The key element of many query processing tasks can be formalized as calculation of similarities between queries. These include query suggestion, query reformulation, and query expansion. Although many methods have been proposed for query similarity calculation, they could perform poorly on rare queries. As far as we know, there was no previous work particularly about rare query similarity calculation, and this paper tries to study this problem. Specifically, we address three problems. Firstly, we define an n-gram space to represent queries with their own content and a similarity function to measure the similarities between queries. Secondly, we propose learning the similarity function by leveraging the training data derived from user behavior data.
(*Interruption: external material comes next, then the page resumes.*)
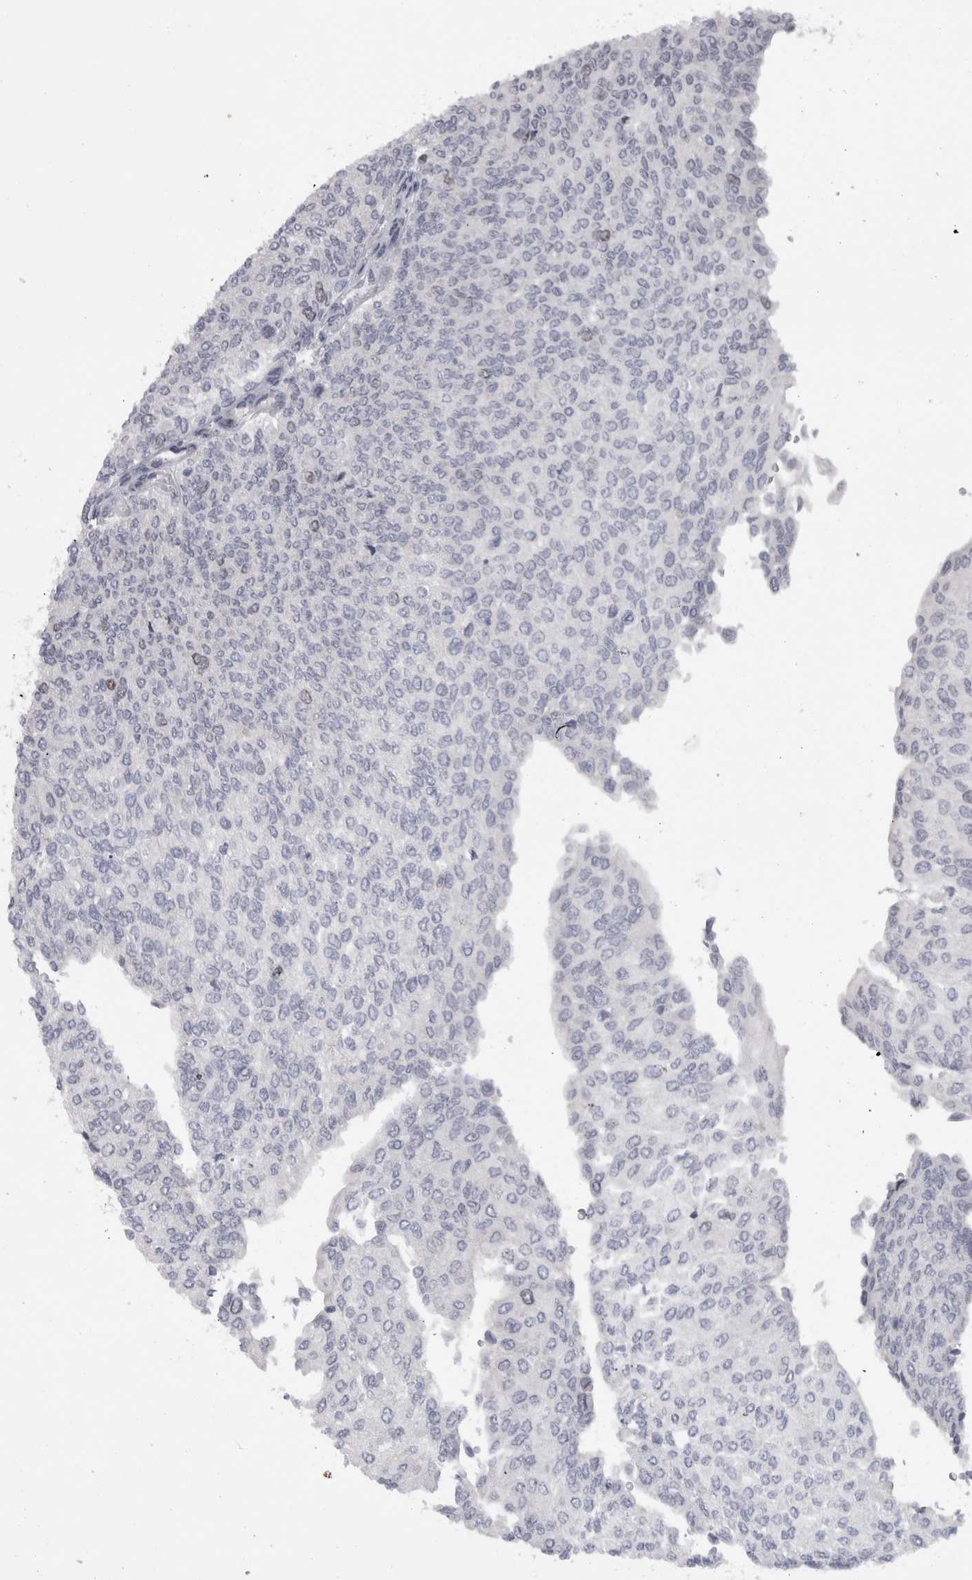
{"staining": {"intensity": "moderate", "quantity": "<25%", "location": "nuclear"}, "tissue": "urothelial cancer", "cell_type": "Tumor cells", "image_type": "cancer", "snomed": [{"axis": "morphology", "description": "Urothelial carcinoma, Low grade"}, {"axis": "topography", "description": "Urinary bladder"}], "caption": "The micrograph shows staining of urothelial cancer, revealing moderate nuclear protein positivity (brown color) within tumor cells.", "gene": "KIF18B", "patient": {"sex": "female", "age": 79}}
This is formalized as an optimization problem and a metric learning approach is employed to solve it efficiently. Finally, we exploit locality sensitive hashing for efficient retrieval of similar queries from a large query repository. We experimentally verified the effectiveness of the proposed approach by showing that our method can indeed enhance the accuracy of query similarity calculation for rare queries and efficiently retrieve similar queries. As an application, we also experimentally demonstrated that the similar queries found by our method can significantly improve search relevance.